◆ **CHALLENGE**: Reproduce the data verbatim from its beginning through the line containing "10.2.8 12.2.4 12.3.4 12.3.8 12.2.4 |", including that line, and omit the pictures.
****************************************
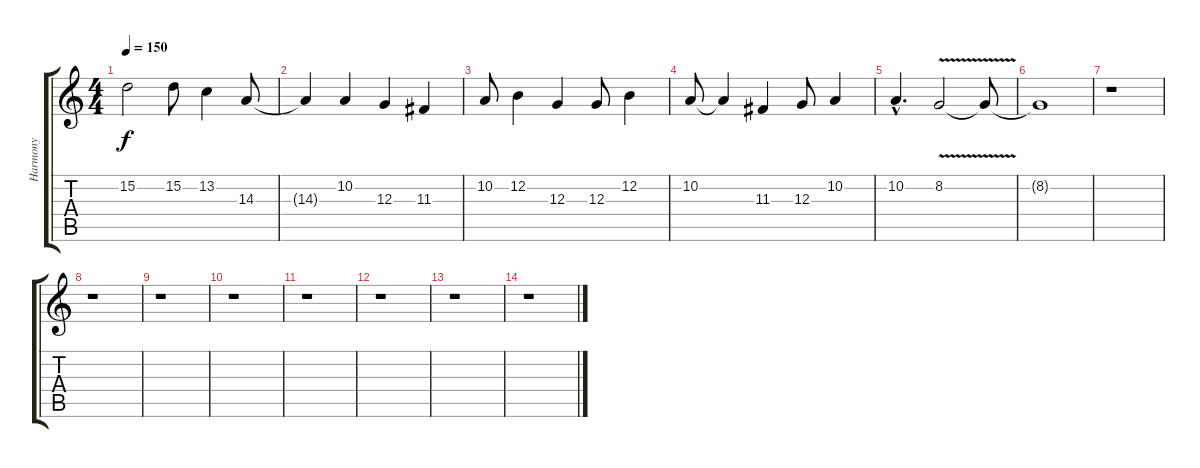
\track ("Harmony" "Harmony") {instrument lead2sawtooth}
\staff {score tabs}
\tuning (E4 B3 G3 D3 A2 E2) {hide}
\ts (4 4)
\tempo 150
\clef g2
\ks c
15.2.2{dy f} 15.2.8 13.2.4 14.3.8 |
14.3{t}.4 10.2.4 12.3.4 11.3.4 |
10.2.8 12.2.4 12.3.4 12.3.8 12.2.4 |
10.2.8 10.2{t}.4 11.3.4 12.3.8 10.2.4 |
10.2{hac}.4{d} 8.2{v}.2 8.2{t}.8 |
8.2{t}.1 |
r.1 |
r.1 |
r.1 |
r.1 |
r.1 |
r.1 |
r.1 |
r.1
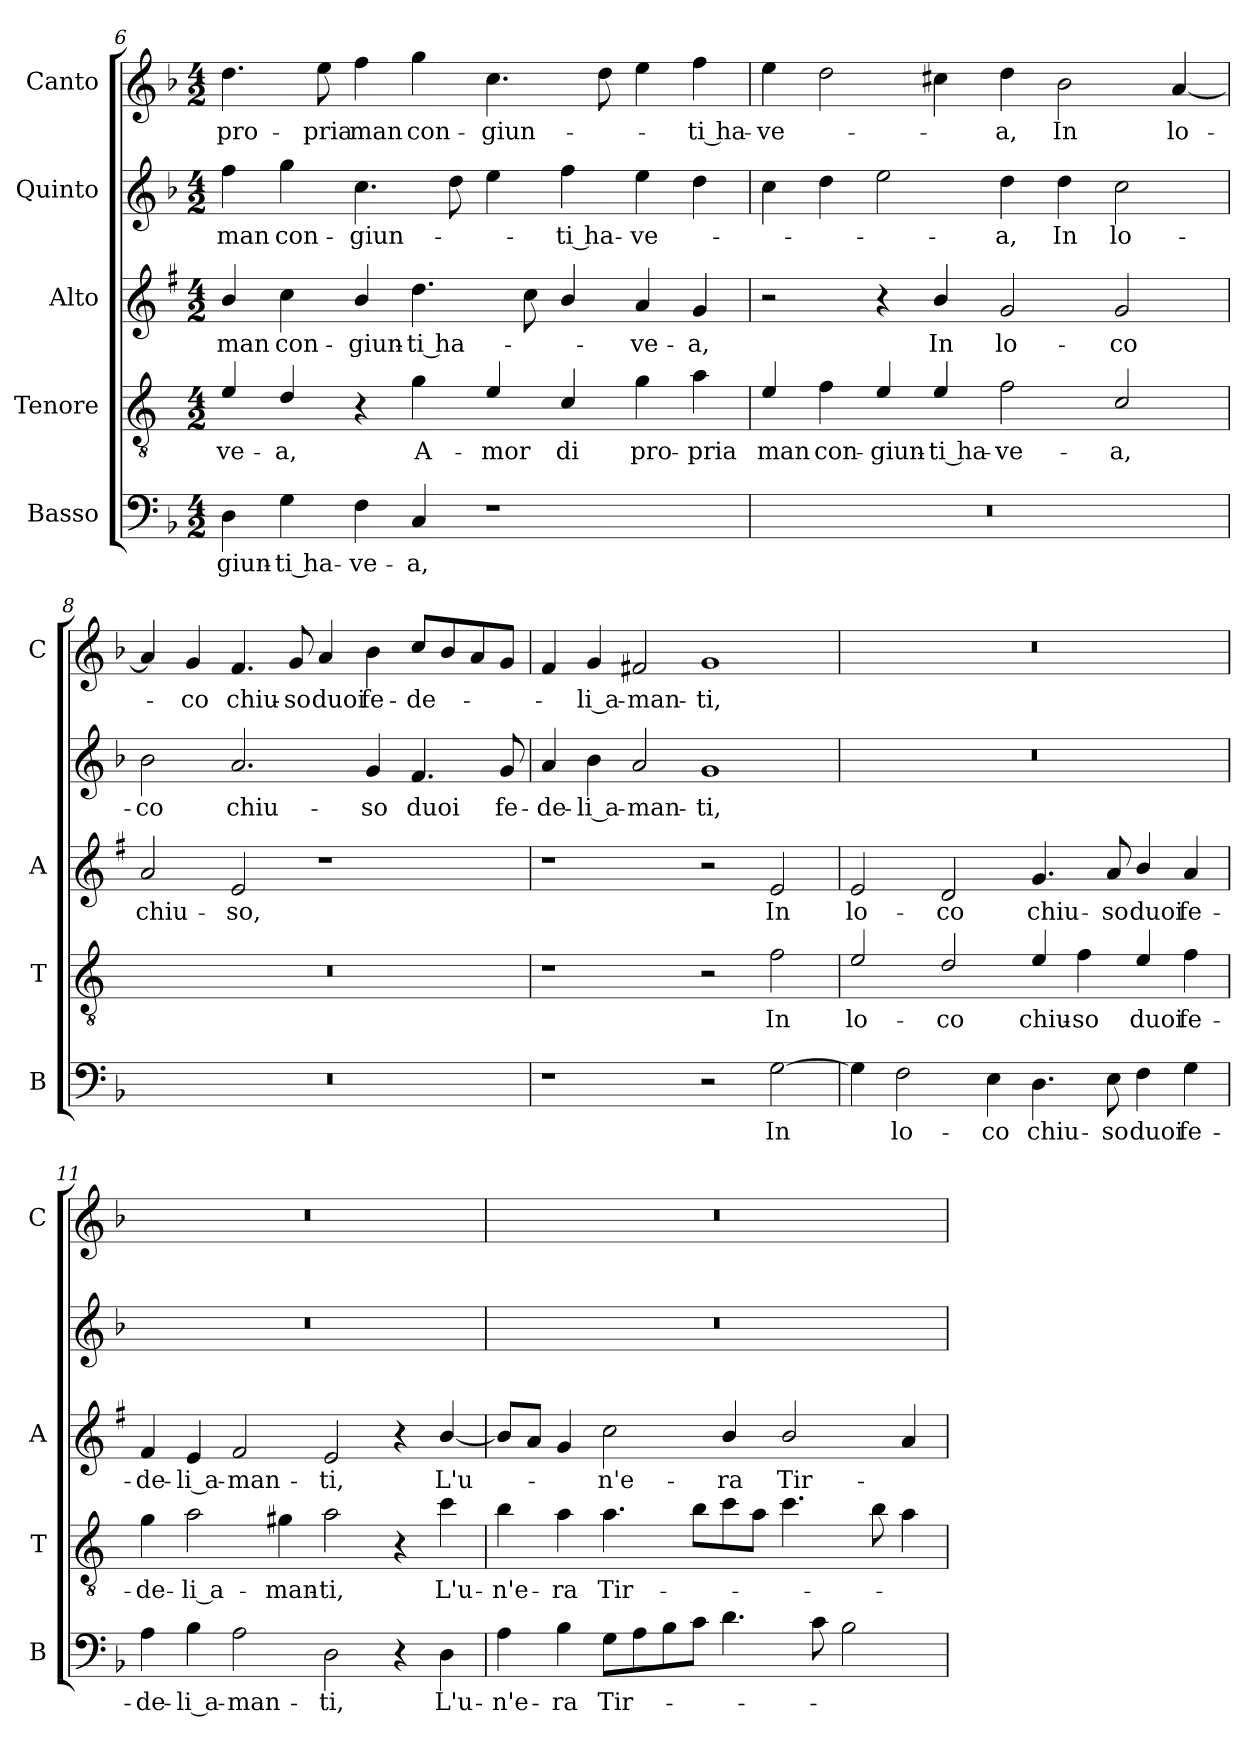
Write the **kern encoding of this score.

**kern	**text	**kern	**text	**kern	**text	**kern	**text	**kern	**text
*part5	*part5	*part4	*part4	*part3	*part3	*part2	*part2	*part1	*part1
*staff5	*staff5	*staff4	*staff4	*staff3	*staff3	*staff2	*staff2	*staff1	*staff1
*I"Basso	*	*I"Tenore	*	*I"Alto	*	*I"Quinto	*	*I"Canto	*
*I'B	*	*I'T	*	*I'A	*	*	*	*I'C	*
*clefF4	*	*clefGv2	*	*clefG2	*	*clefG2	*	*clefG2	*
*	*	*ITrd4c7	*	*ITrd1c2	*	*	*	*	*
*k[b-]	*	*k[b-]	*	*k[b-]	*	*k[b-]	*	*k[b-]	*
*F:	*	*F:	*	*F:	*	*F:	*	*F:	*
*M4/2	*	*M4/2	*	*M4/2	*	*M4/2	*	*M4/2	*
=6	=6	=6	=6	=6	=6	=6	=6	=6	=6
!	!LO:LY:b	!	!LO:LY:b	!	!LO:LY:b	!	!LO:LY:b	!	!LO:LY:b
4D\	-giun-	4A/	-ve-	4a/	man	4ff\	man	4.dd\	pro-
!	!LO:LY:b	!	!LO:LY:b	!	!LO:LY:b	!	!LO:LY:b	!	!
4G\	-ti ha-	4G/	-a,	4b-\	con-	4gg\	con-	.	.
!	!	!	!	!	!	!	!	!	!LO:LY:b
.	.	.	.	.	.	.	.	8ee\	-pria
!	!LO:LY:b	!	!	!	!LO:LY:b	!	!LO:LY:b	!	!LO:LY:b
4F\	-ve-	4r	.	4a/	-giun-	4.cc\	-giun-	4ff\	man
!	!LO:LY:b	!	!LO:LY:b	!	!LO:LY:b	!	!	!	!LO:LY:b
4C/	-a,	4c\	A-	4.cc\	-ti ha-	.	.	4gg\	con-
.	.	.	.	.	.	8dd\	.	.	.
!	!	!	!LO:LY:b	!	!	!	!	!	!LO:LY:b
1r	.	4A/	-mor	.	.	4ee\	.	4.cc\	-giun-
.	.	.	.	8b-\	.	.	.	.	.
!	!	!	!LO:LY:b	!	!	!	!LO:LY:b	!	!
.	.	4F/	di	4a/	.	4ff\	-ti ha-	.	.
.	.	.	.	.	.	.	.	8dd\	.
!	!	!	!LO:LY:b	!	!LO:LY:b	!	!LO:LY:b	!	!
.	.	4c\	pro-	4g/	-ve-	4ee\	-ve-	4ee\	.
!	!	!	!LO:LY:b	!	!LO:LY:b	!	!	!	!LO:LY:b
.	.	4d\	-pria	4f/	-a,	4dd\	.	4ff\	-ti ha-
!!LO:LB:g=z
=7	=7	=7	=7	=7	=7	=7	=7	=7	=7
!	!	!	!LO:LY:b	!	!	!	!	!	!LO:LY:b
0r	.	4A/	man	2r	.	4cc\	.	4ee\	-ve-
!	!	!	!LO:LY:b	!	!	!	!	!	!
.	.	4B-\	con-	.	.	4dd\	.	2dd\	.
!	!	!	!LO:LY:b	!	!	!	!	!	!
.	.	4A/	-giun-	4r	.	2ee\	.	.	.
!	!	!	!LO:LY:b	!	!LO:LY:b	!	!	!	!
.	.	4A/	-ti ha-	4a/	In	.	.	4cc#X\	.
!	!	!	!LO:LY:b	!	!LO:LY:b	!	!LO:LY:b	!	!LO:LY:b
.	.	2B-\	-ve-	2f/	lo-	4dd\	-a,	4dd\	-a,
!	!	!	!	!	!	!	!LO:LY:b	!	!LO:LY:b
.	.	.	.	.	.	4dd\	In	2b-\	In
!	!	!	!LO:LY:b	!	!LO:LY:b	!	!LO:LY:b	!	!
.	.	2F/	-a,	2f/	-co	2cc\	lo-	.	.
!	!	!	!	!	!	!	!	!	!LO:LY:b
.	.	.	.	.	.	.	.	[4a/	lo-
=8	=8	=8	=8	=8	=8	=8	=8	=8	=8
!	!	!	!	!	!LO:LY:b	!	!LO:LY:b	!	!
0r	.	0r	.	2g/	chiu-	2b-\	-co	4a/]	.
!	!	!	!	!	!	!	!	!	!LO:LY:b
.	.	.	.	.	.	.	.	4g/	-co
!	!	!	!	!	!LO:LY:b	!	!LO:LY:b	!	!LO:LY:b
.	.	.	.	2d/	-so,	2.a/	chiu-	4.f/	chiu-
!	!	!	!	!	!	!	!	!	!LO:LY:b
.	.	.	.	.	.	.	.	8g/	-so
!	!	!	!	!	!	!	!	!	!LO:LY:b
.	.	.	.	1r	.	.	.	4a/	duoi
!	!	!	!	!	!	!	!LO:LY:b	!	!LO:LY:b
.	.	.	.	.	.	4g/	-so	4b-\	fe-
!	!	!	!	!	!	!	!LO:LY:b	!	!LO:LY:b
.	.	.	.	.	.	4.f/	duoi	8cc/L	-de-
.	.	.	.	.	.	.	.	8b-/	.
.	.	.	.	.	.	.	.	8a/	.
!	!	!	!	!	!	!	!LO:LY:b	!	!
.	.	.	.	.	.	8g/	fe-	8g/J	.
=9	=9	=9	=9	=9	=9	=9	=9	=9	=9
!	!	!	!	!	!	!	!LO:LY:b	!	!
1r	.	1r	.	1r	.	4a/	-de-	4f/	.
!	!	!	!	!	!	!	!LO:LY:b	!	!LO:LY:b
.	.	.	.	.	.	4b-\	-li a-	4g/	-li a-
!	!	!	!	!	!	!	!LO:LY:b	!	!LO:LY:b
.	.	.	.	.	.	2a/	-man-	2f#X/	-man-
!	!	!	!	!	!	!	!LO:LY:b	!	!LO:LY:b
2r	.	2r	.	2r	.	1g	-ti,	1g	-ti,
!	!LO:LY:b	!	!LO:LY:b	!	!LO:LY:b	!	!	!	!
[2G\	In	2B-\	In	2d/	In	.	.	.	.
!!LO:LB:g=z
=10	=10	=10	=10	=10	=10	=10	=10	=10	=10
!	!	!	!LO:LY:b	!	!LO:LY:b	!	!	!	!
4G\]	.	2A/	lo-	2d/	lo-	0r	.	0r	.
!	!LO:LY:b	!	!	!	!	!	!	!	!
2F\	lo-	.	.	.	.	.	.	.	.
!	!	!	!LO:LY:b	!	!LO:LY:b	!	!	!	!
.	.	2G/	-co	2c/	-co	.	.	.	.
!	!LO:LY:b	!	!	!	!	!	!	!	!
4E\	-co	.	.	.	.	.	.	.	.
!	!LO:LY:b	!	!LO:LY:b	!	!LO:LY:b	!	!	!	!
4.D\	chiu-	4A/	chiu-	4.f/	chiu-	.	.	.	.
!	!	!	!LO:LY:b	!	!	!	!	!	!
.	.	4B-\	-so	.	.	.	.	.	.
!	!LO:LY:b	!	!	!	!LO:LY:b	!	!	!	!
8E\	-so	.	.	8g/	-so	.	.	.	.
!	!LO:LY:b	!	!LO:LY:b	!	!LO:LY:b	!	!	!	!
4F\	duoi	4A/	duoi	4a/	duoi	.	.	.	.
!	!LO:LY:b	!	!LO:LY:b	!	!LO:LY:b	!	!	!	!
4G\	fe-	4B-\	fe-	4g/	fe-	.	.	.	.
=11	=11	=11	=11	=11	=11	=11	=11	=11	=11
!	!LO:LY:b	!	!LO:LY:b	!	!LO:LY:b	!	!	!	!
4A\	-de-	4c\	-de-	4e/	-de-	0r	.	0r	.
!	!LO:LY:b	!	!LO:LY:b	!	!LO:LY:b	!	!	!	!
4B-\	-li a-	2d\	-li a-	4d/	-li a-	.	.	.	.
!	!LO:LY:b	!	!	!	!LO:LY:b	!	!	!	!
2A\	-man-	.	.	2e/	-man-	.	.	.	.
!	!	!	!LO:LY:b	!	!	!	!	!	!
.	.	4c#X\	-man-	.	.	.	.	.	.
!	!LO:LY:b	!	!LO:LY:b	!	!LO:LY:b	!	!	!	!
2D\	-ti,	2d\	-ti,	2d/	-ti,	.	.	.	.
4r	.	4r	.	4r	.	.	.	.	.
!	!LO:LY:b	!	!LO:LY:b	!	!LO:LY:b	!	!	!	!
4D\	L'u-	4f\	L'u-	[4a/	L'u-	.	.	.	.
=12	=12	=12	=12	=12	=12	=12	=12	=12	=12
!	!LO:LY:b	!	!LO:LY:b	!	!	!	!	!	!
4A\	-n'e-	4e\	-n'e-	8a/L]	.	0r	.	0r	.
.	.	.	.	8g/J	.	.	.	.	.
!	!LO:LY:b	!	!LO:LY:b	!	!	!	!	!	!
4B-\	-ra	4d\	-ra	4f/	.	.	.	.	.
!	!LO:LY:b	!	!LO:LY:b	!	!LO:LY:b	!	!	!	!
8G\L	Tir-	4.d\	Tir-	2b-\	-n'e-	.	.	.	.
8A\	.	.	.	.	.	.	.	.	.
8B-\	.	.	.	.	.	.	.	.	.
8c\J	.	8e\L	.	.	.	.	.	.	.
!	!	!	!	!	!LO:LY:b	!	!	!	!
4.d\	.	8f\	.	4a/	-ra	.	.	.	.
.	.	8d\J	.	.	.	.	.	.	.
!	!	!	!	!	!LO:LY:b	!	!	!	!
.	.	4.f\	.	2a/	Tir-	.	.	.	.
8c\	.	.	.	.	.	.	.	.	.
2B-\	.	.	.	.	.	.	.	.	.
.	.	8e\	.	.	.	.	.	.	.
.	.	4d\	.	4g/	.	.	.	.	.
=	=	=	=	=	=	=	=	=	=
*-	*-	*-	*-	*-	*-	*-	*-	*-	*-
****************************************
◆ **WRITTEN RESPONSE**:
\track ("Harmony" "Harmony") {instrument lead2sawtooth}
\staff {score tabs}
\tuning (E4 B3 G3 D3 A2 E2) {hide}
\ts (4 4)
\tempo 150
\clef g2
\ks c
15.2.2{dy f} 15.2.8 13.2.4 14.3.8 |
14.3{t}.4 10.2.4 12.3.4 11.3.4 |
10.2.8 12.2.4 12.3.4 12.3.8 12.2.4 |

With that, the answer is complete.